Jailbait
- Author: Carolyn Cocca
- Publisher: State University of New York Press
- Publication date: 2004
- ISBN: 9780791459065

= Jailbait (book) =

2004 non-fiction book by Carolyn Cocca

Jailbait: The Politics of Statutory Rape Laws in the United States is a 2004 non-fiction book by Carolyn Cocca, published by the State University of New York Press. It discusses the ages of consent in the United States.

Chapter 1 analyzes the general history of statutory rape policies in the U.S., while Chapters 2, 3, and 4 discuss how states revised and adopted the laws in the 1970s, 1980s, and 1990s.

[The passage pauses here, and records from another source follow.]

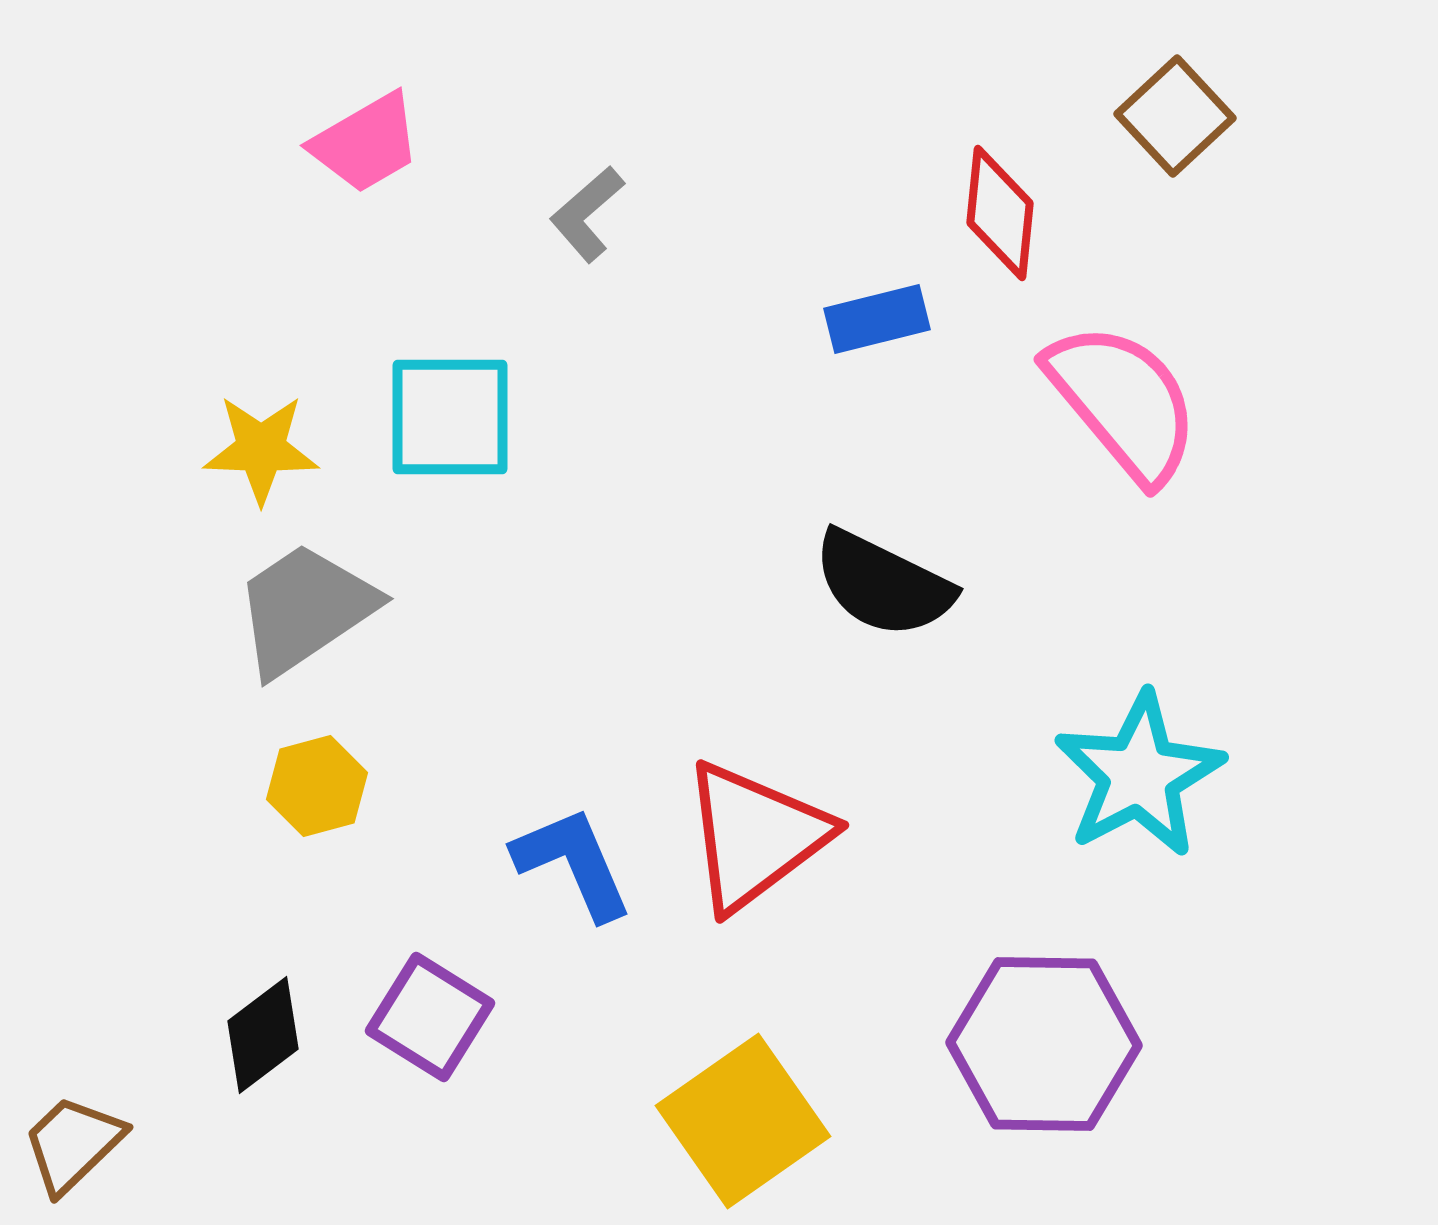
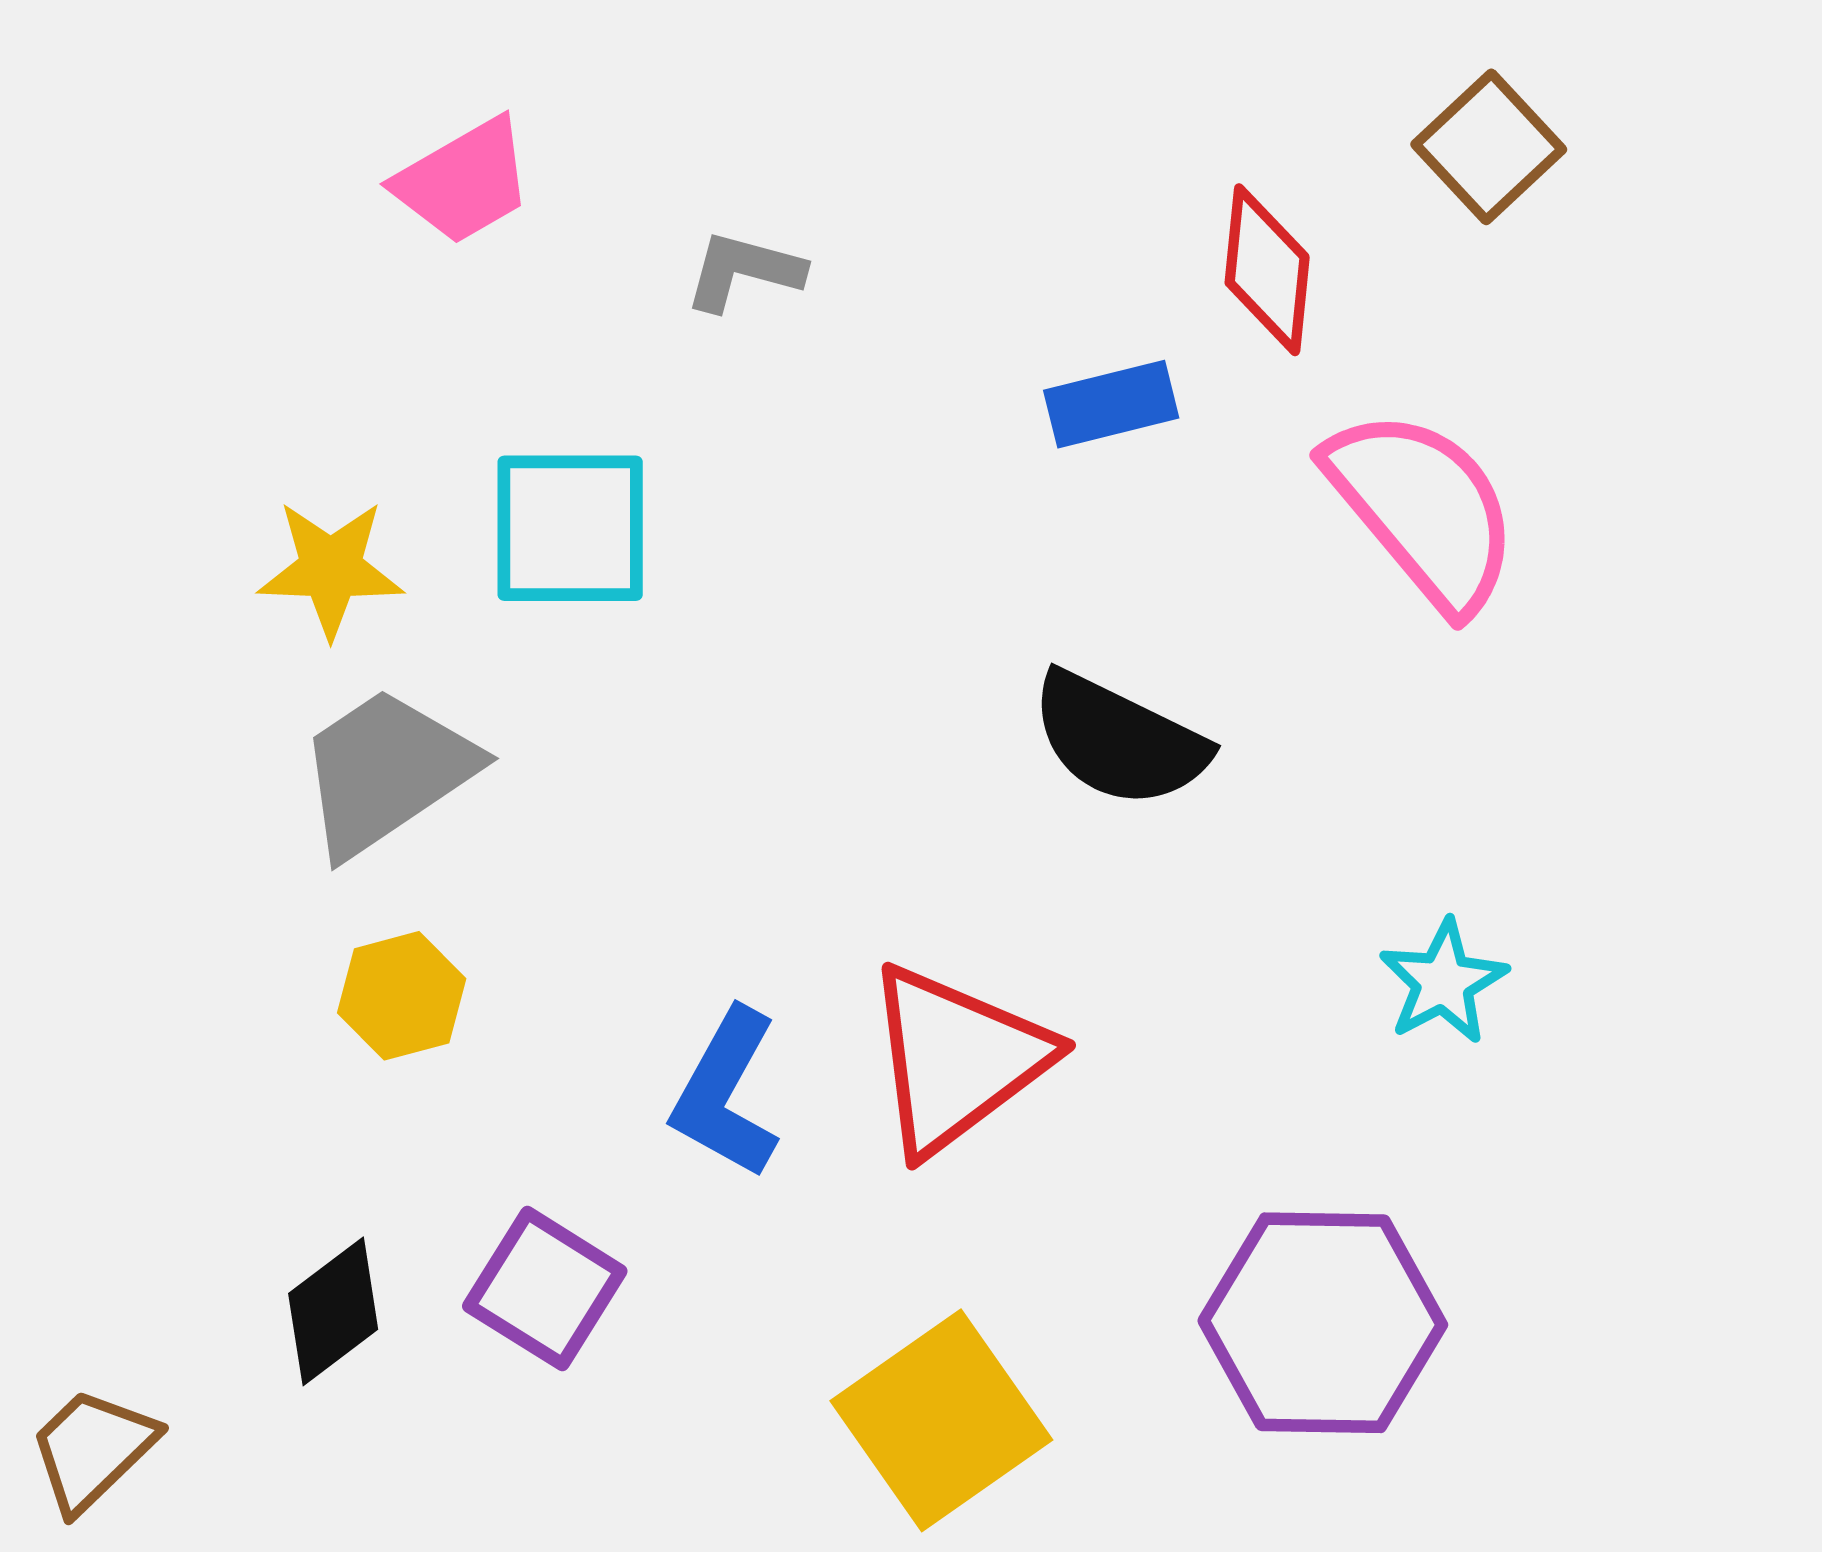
gray L-shape: (587, 214) -> (744, 271), turned 56
cyan star: (1139, 775) -> (1443, 982), size x0.6
blue L-shape: (573, 863) -> (726, 1093), turned -128

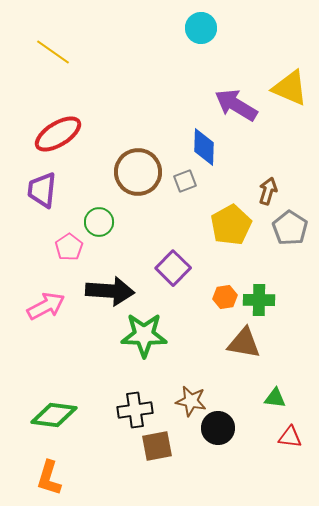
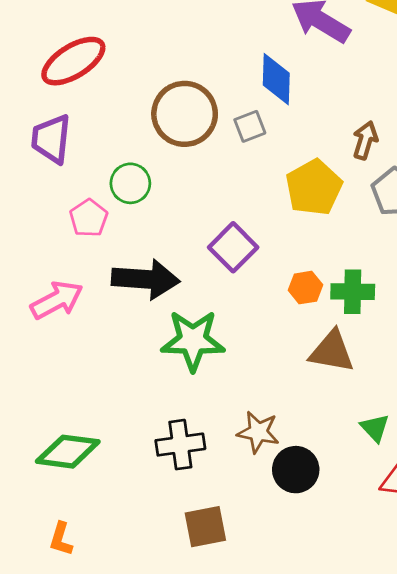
green triangle: (275, 398) -> (375, 428), turned 40
brown square: (157, 446) -> (205, 527), moved
orange L-shape: (49, 478) -> (61, 539), size x0.7

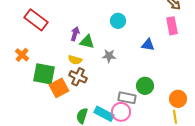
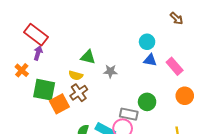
cyan circle: (118, 21) -> (147, 42), moved
pink rectangle: (172, 26) -> (175, 66), moved, turned -30
purple arrow: (75, 34) -> (38, 53), moved
brown cross: (78, 77) -> (79, 93), turned 30
orange circle: (178, 99) -> (185, 96), moved

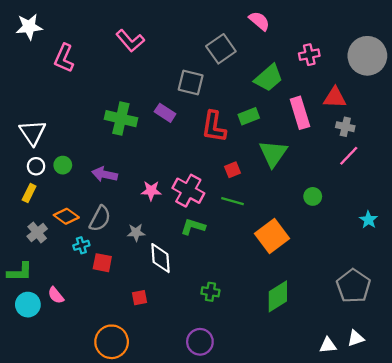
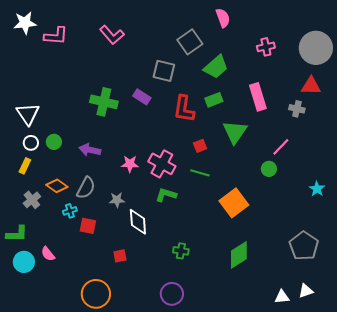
pink semicircle: (259, 21) -> (223, 18), turned 30
pink L-shape: (64, 58) -> (56, 36), moved, turned -110
green trapezoid: (269, 78) -> (216, 67), moved
red triangle: (335, 98) -> (311, 86), moved
pink line: (349, 156) -> (281, 147), moved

Each of the three other chapters discusses a particular aspect of the revisions and adoptions: Respectively they are the age revisions, gender-neutral language, and revisions related to 1990s social welfare policies concerning teenage pregnancy, race, and deadbeat fathers.

==Reception==

Donald P. Haider-Markel of the University of Kansas concluded that the book is "a thoughtful and engaging book that connects a variety of theoretical perspectives and makes use of multiple methodological approaches in a coherent manner." He argued that the book would be good for classes on public policy at the undergraduate and graduate levels. He added that he believed Cocca had overstated several of her arguments, such as those about the role of interest groups and the use of statutory rape laws as "morality politics".